Bir Ramazan gecesinde, şu kelâm-ı tevhidînin on bir cümlesinin herbirinde birer tevhid mertebesi ve birer müjde bulunduğunu ve o mertebelerden yalnız deki ma’nayı, basit avâmın fehmine gelecek bir muhavere-i temsiliye ve bir münâzara-i faraziye tarzında ve lîsan-ı hâli, lîsan-ı kal sûretinde söylemiştim.
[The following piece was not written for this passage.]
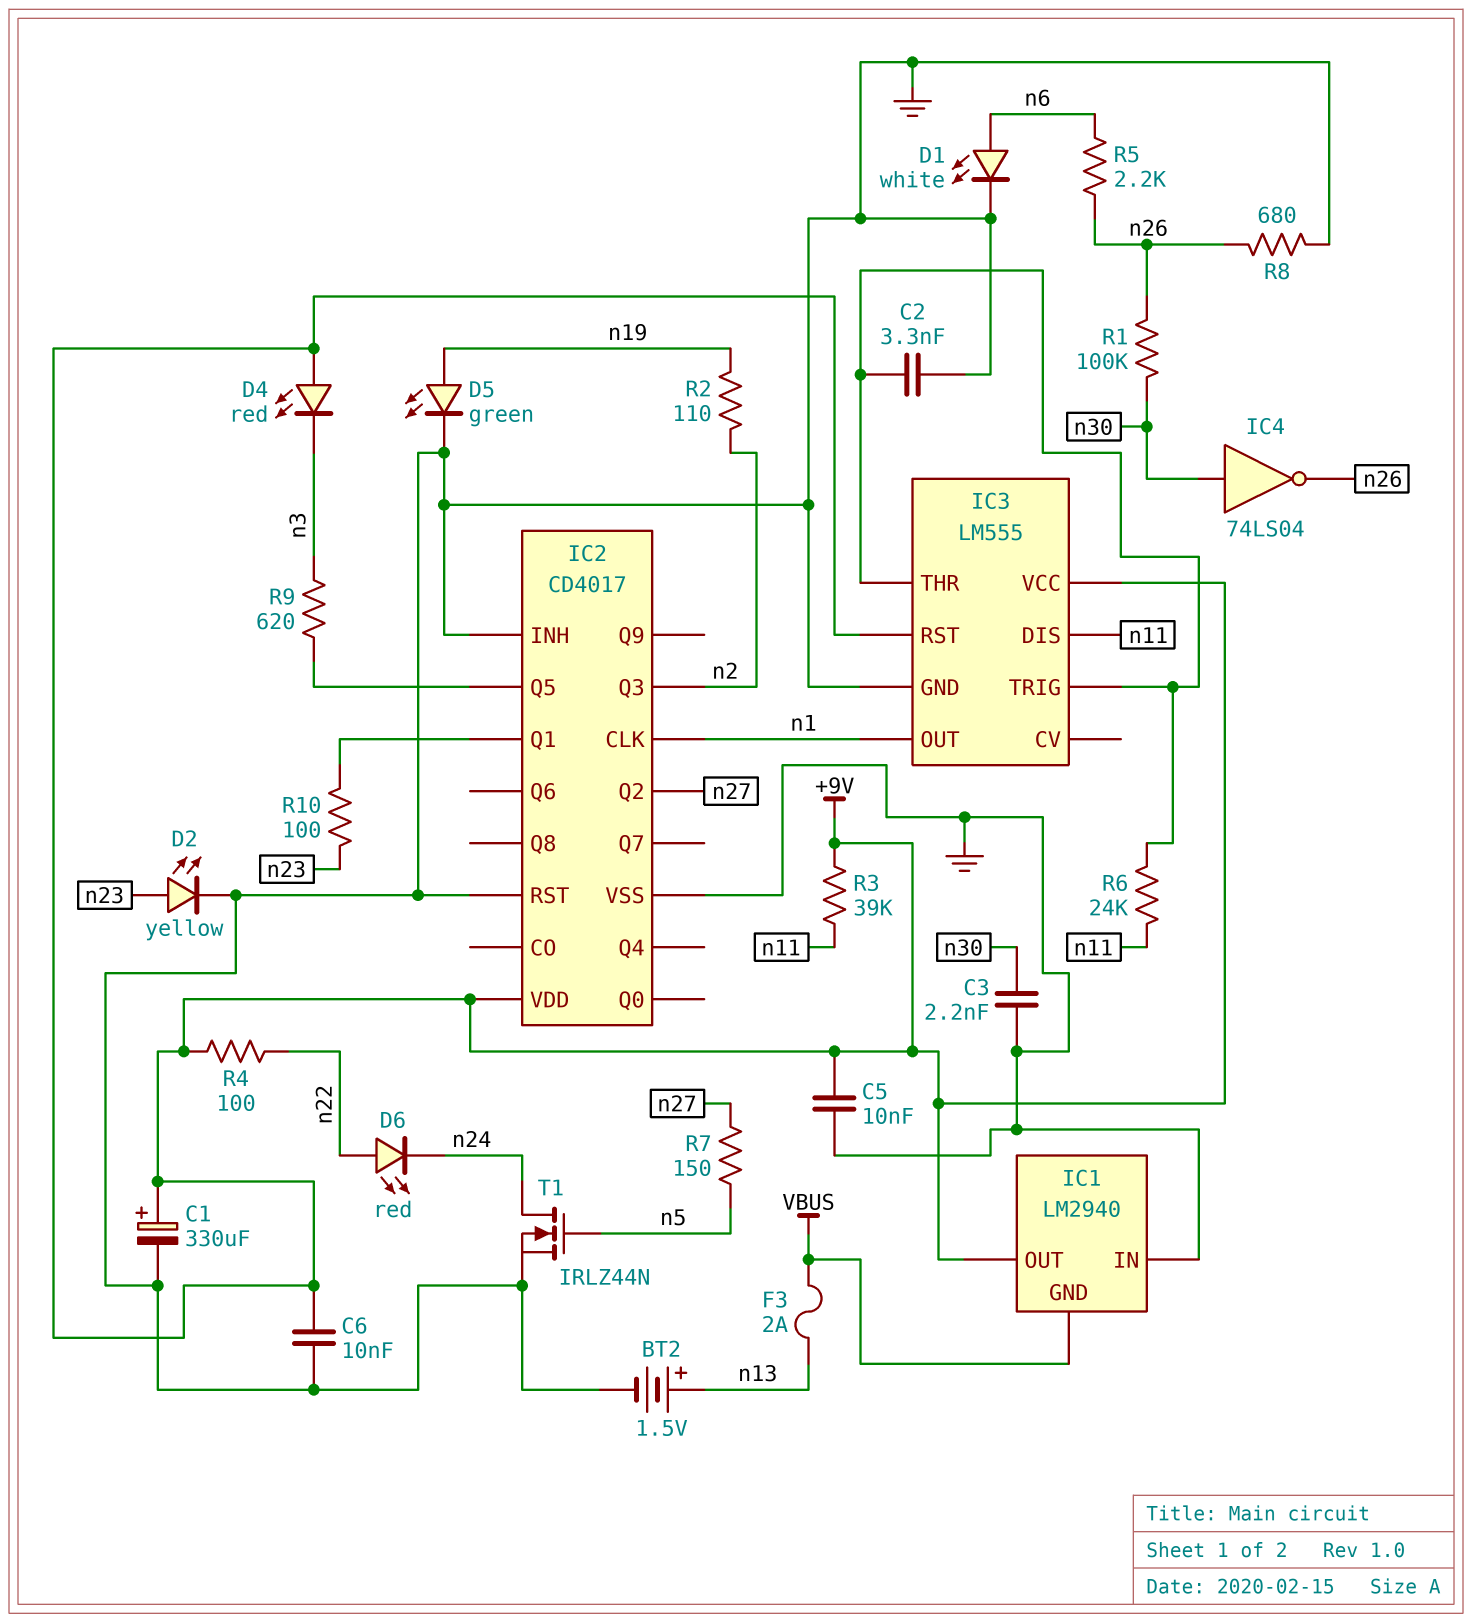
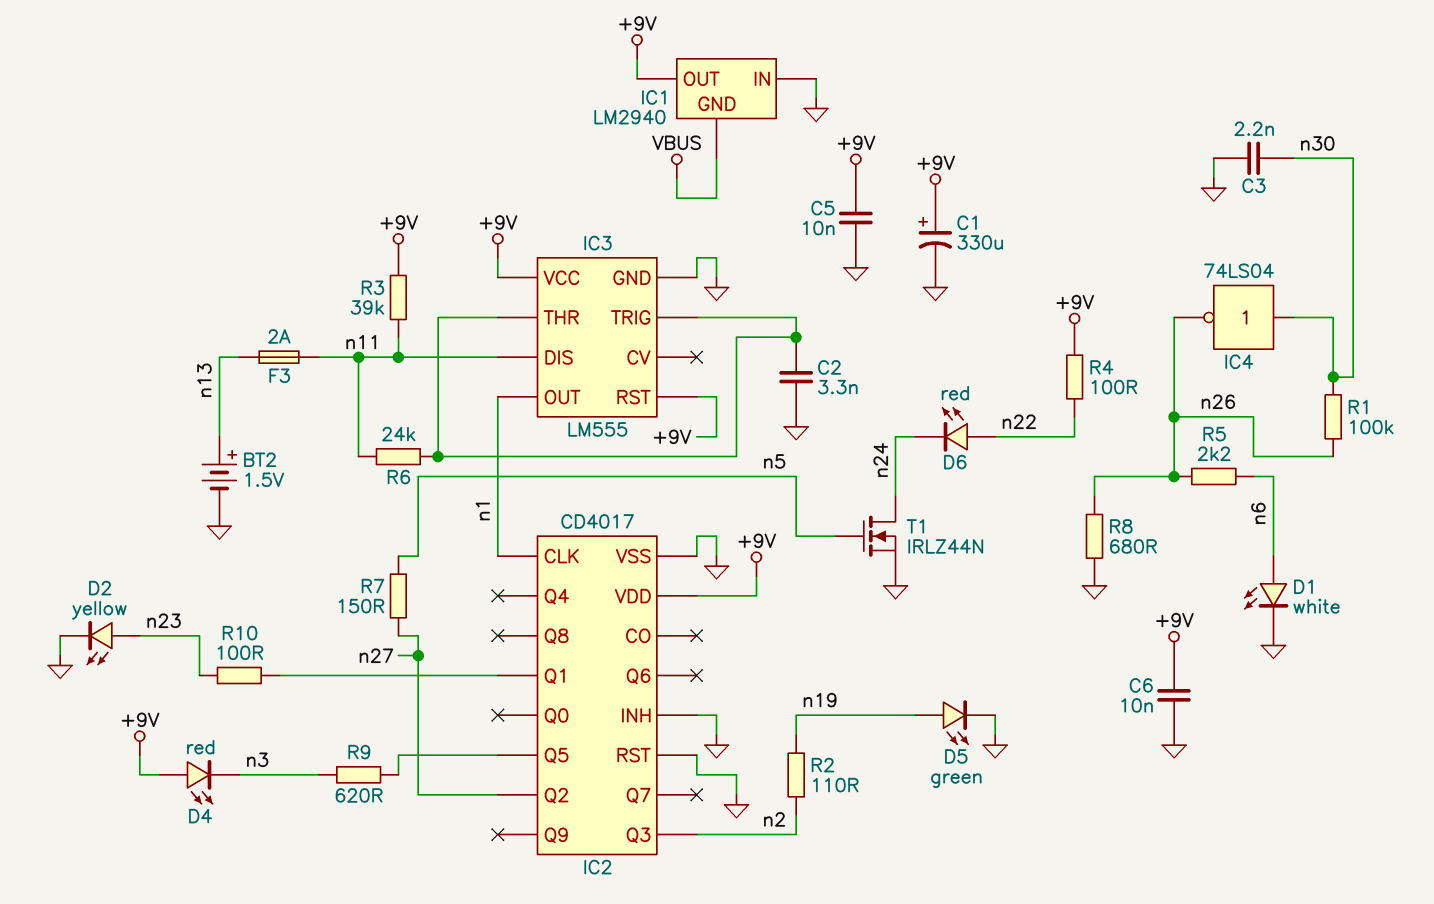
F3: 2A (VBUS, n13) -> 2A (n11, n13)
Bana hizmet eden kıymetdar kardeşlerimin ve mescid arkadaşlarımın arzuları ve istemeleri üzerine o muhavereyi yazıyorum. Şöyle ki:
Bütün tabiatperest, esbâbperest ve müşrik gibi, umum enva’-ı ehl-i şirkin ve küfrün ve dalâletin tevehhüm ettikleri şeriklerin nâmına bir şahıs farzediyoruz ki: O şahs-ı farazî, mevcûdât-ı âlemden bir şey’e Rab olmak istiyor ve hakîki mâlik olmak da’va etmektedir.
İşte o müddeî, evvelâ mevcûdâtın en küçüğü olan bir zerreye rast gelir. Ona Rab ve hakîki mâlik olmakta olduğunu; zerreye, tabiat lîsaniyle, felsefe diliyle söyler. O zerre dahi, hakîkat lîsaniyle ve hikmet-i Rabbânî diliyle der ki: “Ben hadsiz vazifeleri görüyorum.